Inward Swirling Flamelet Model

TL;DR

This paper introduces a novel three-dimensional inward swirling flamelet model for turbulent combustion, incorporating vorticity effects, variable density, and multi-structure determination, with potential impacts on flame behavior predictions.

Contribution

The paper develops a new inward swirling flamelet model that dynamically determines flame structures and accounts for vorticity and density variations, advancing sub-grid modeling in turbulent combustion.

Findings

Vorticity influences molecular transport and burning rates.

Flow reversal and extended flammability limits observed.
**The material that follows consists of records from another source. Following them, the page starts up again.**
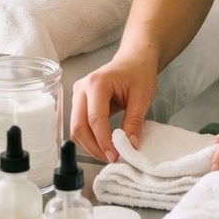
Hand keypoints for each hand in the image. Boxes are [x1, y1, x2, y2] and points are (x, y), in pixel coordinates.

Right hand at [70, 47, 158, 163]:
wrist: (134, 59)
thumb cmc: (139, 73)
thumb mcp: (142, 97)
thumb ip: (134, 122)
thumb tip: (129, 147)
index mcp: (96, 84)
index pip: (95, 119)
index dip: (104, 141)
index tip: (116, 157)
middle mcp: (81, 89)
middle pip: (79, 126)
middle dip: (94, 147)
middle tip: (112, 159)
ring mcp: (77, 95)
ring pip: (76, 128)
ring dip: (90, 145)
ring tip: (110, 154)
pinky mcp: (79, 102)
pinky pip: (79, 125)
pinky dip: (89, 139)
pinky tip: (103, 145)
Centrifugal effects significantly alter flame characteristics.

Abstract

A new rotational flamelet model with inward swirling flow through a stretched vortex tube is developed for sub-grid modeling to be coupled with the resolved flow for turbulent combustion. The model has critical new features compared to existing models. (i) Non-premixed flames, premixed flames, or multi-branched flame structures are determined rather than prescribed. (ii) The effects of vorticity and the related centifugal acceleration are determined. (iii) The strain rates and vorticity applied at the sub-grid level can be directly determined from the resolved-scale strain rates and vorticity without a contrived progress variable. (iv) The flamelet model is three-dimensional. (v) The effect of variable density is addressed. (vi) The inward swirl is created by vorticity combined with two compressive normal strain components; this feature distinguishes the model from counterflow flamelet models. Solutions to the multicomponent Navier-Stokes equations governing the flamelet model are obtained. By coordinate transformation, a similar solution is found for the model, through a system of ordinary differential equations. Vorticity creates a centrifugal force on the sub-grid counterflow that modifies the molecular transport rates, burning rates, and flammability limits. Sample computations of the inward swirling rotational flamelet model without coupling to the resolved flow are presented to demonstrate the importance of the new features. Premixed, nonpremixed, and multi-branched flame structures are examined. Parameter surveys are made with rate of normal strain, vorticity, Damk\"{o}hler number, and Prandtl number. The centrifugal effect has interesting consequences when combined with the variable-density field. Flow direction can reverse; burning rates can be modified; flammability limits can be extended.